On the 9th of April, 1731, Spanish Captain Juan de Leon Fandino, master of the Spanish sloop San Antonio, boarded the English privateer Rebecca. The Spaniards found no contraband but, according to the account given by its captain, Robert Jenkins, years later, a Lieutenant Dorce severed his ear with a cutlass and said Show it to King George and tell him that’s what’s in store for him. Jenkins carefully preserved the severed ear and his enmity.
In March of 1739 Jenkins displayed the preserved ear before the British Parliament. Jenkins’s story inflamed British public opinion and, when, the Walpole government declared war on Spain in October of that year, the hostilities were called The War of Jenkins’ Ear both in Britain and in the American colonies.

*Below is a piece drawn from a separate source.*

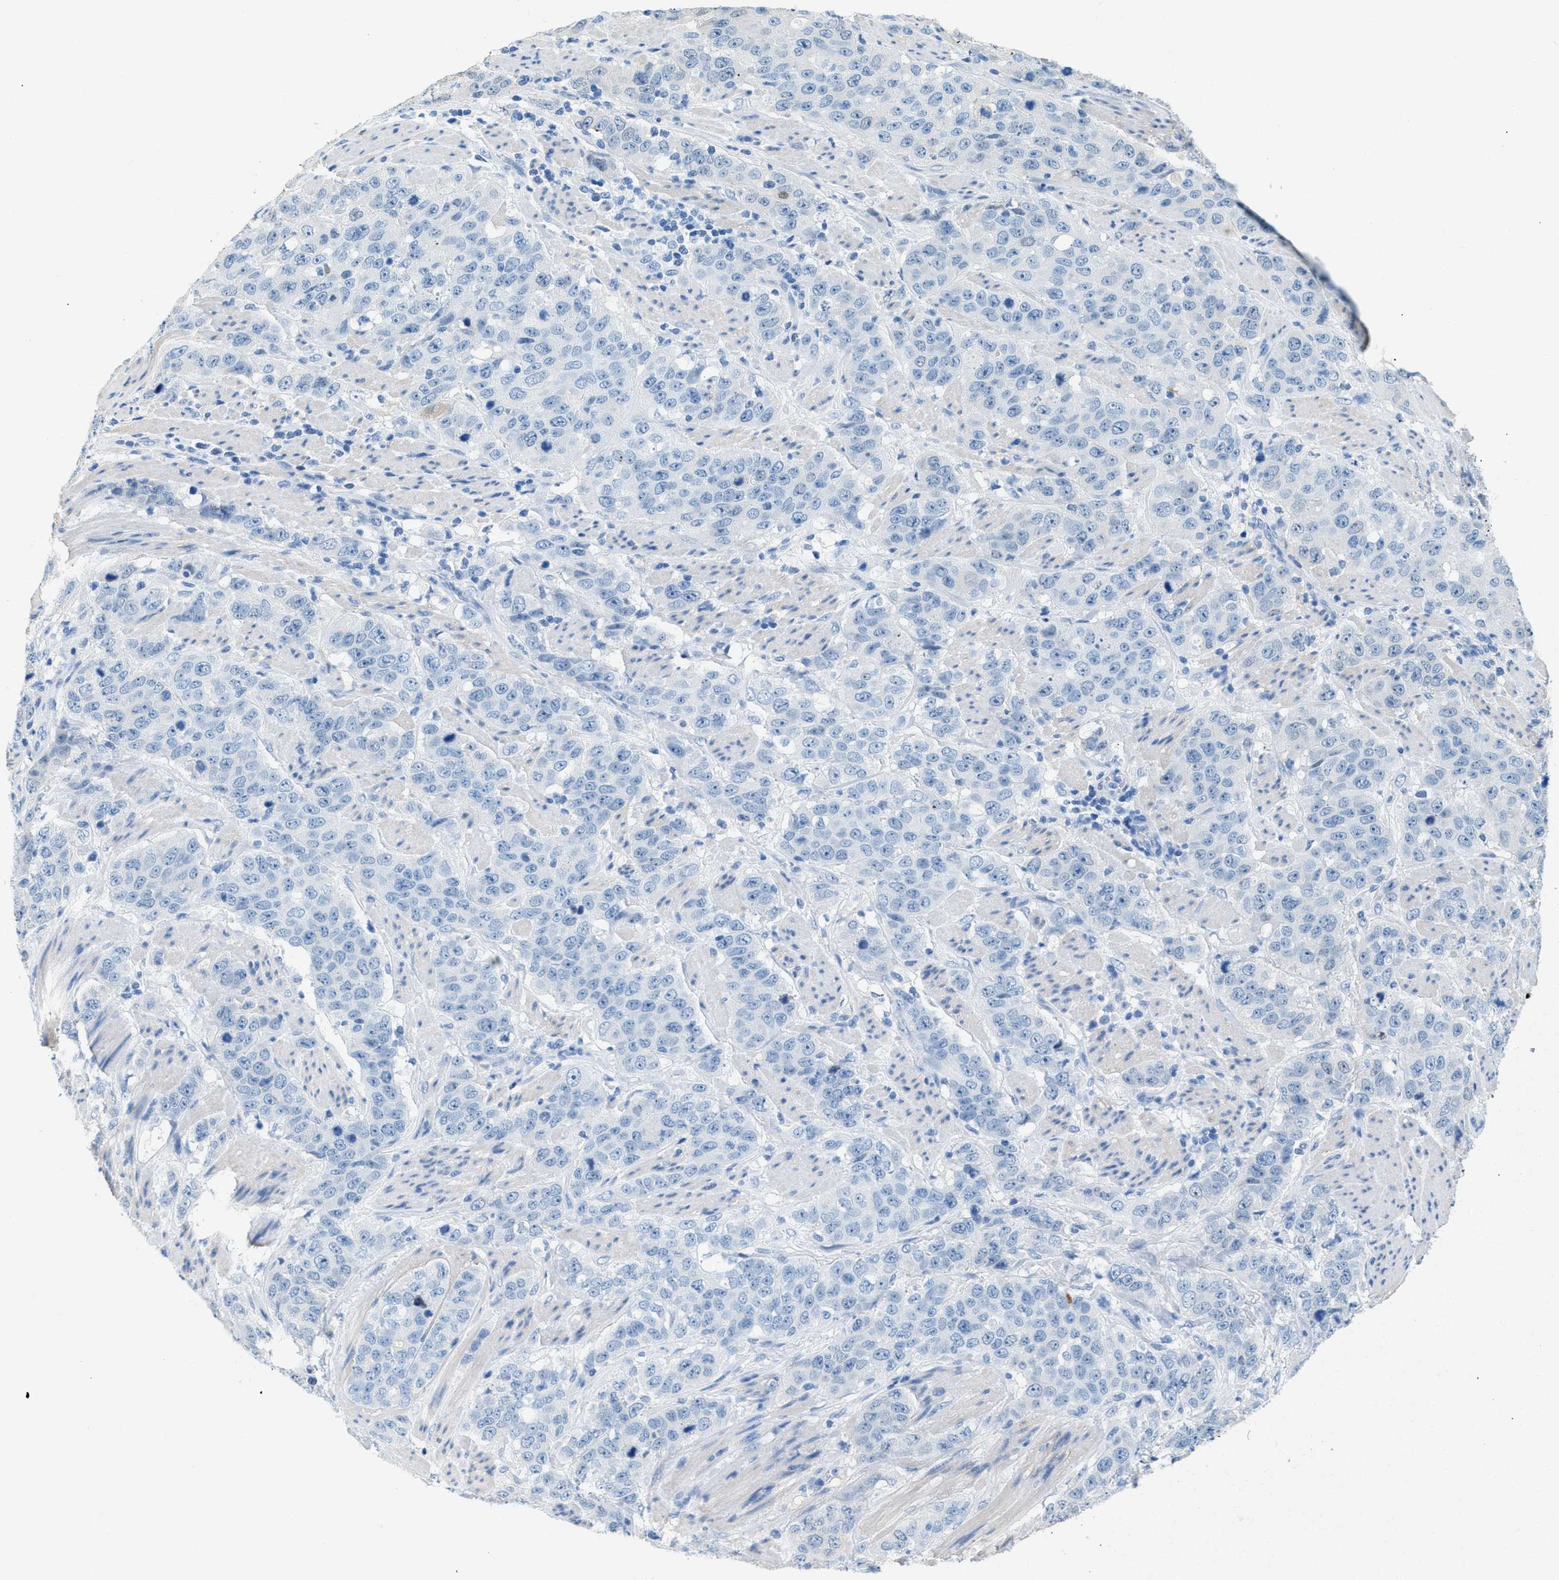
{"staining": {"intensity": "negative", "quantity": "none", "location": "none"}, "tissue": "stomach cancer", "cell_type": "Tumor cells", "image_type": "cancer", "snomed": [{"axis": "morphology", "description": "Adenocarcinoma, NOS"}, {"axis": "topography", "description": "Stomach"}], "caption": "An IHC histopathology image of stomach cancer (adenocarcinoma) is shown. There is no staining in tumor cells of stomach cancer (adenocarcinoma).", "gene": "SPAM1", "patient": {"sex": "male", "age": 48}}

The war wasn’t about the indignities suffered by Captain Jenkins.
Conflict between Britain and Spain had been brewing for a generation. The Spanish were jealously guarding their monopoly on trade with their American colonies; they interfered with the British slave trade; British privateers harassed Spanish ships in the Caribbean; Spain was seen as vulnerable.
Seen as vengeance for Jenkins Britain’s response was disproportionate. And absurd. Seen as the culmination of years of tension and sporadic hostilities, it’s at least comprehensible.
On June 28, 2006 Israeli Corporal Gilad Shalit was kidnapped by Palestinian terrorists. A few days ago Hezbollah terrorists replicated the incursion and kidnapped two more Israeli soldiers. Israel’s response first in Gaza and now in Lebanon, if viewed solely as a response to these two incidents, is, indeed, disproportionate. If viewed in the context of the Palestinians’ and Lebanon’s outright refusal to bring Hamas or Hezbollah to heel even as the terrorist groups make frequent incursions across Israel’s borders and fire rockets into Israeli cities, it’s significantly more understandable.
A government must enforce its monopoly on the use of force or a claim of sovereignty is a sham. Lebanon and the Palestinians inter alia must choose one.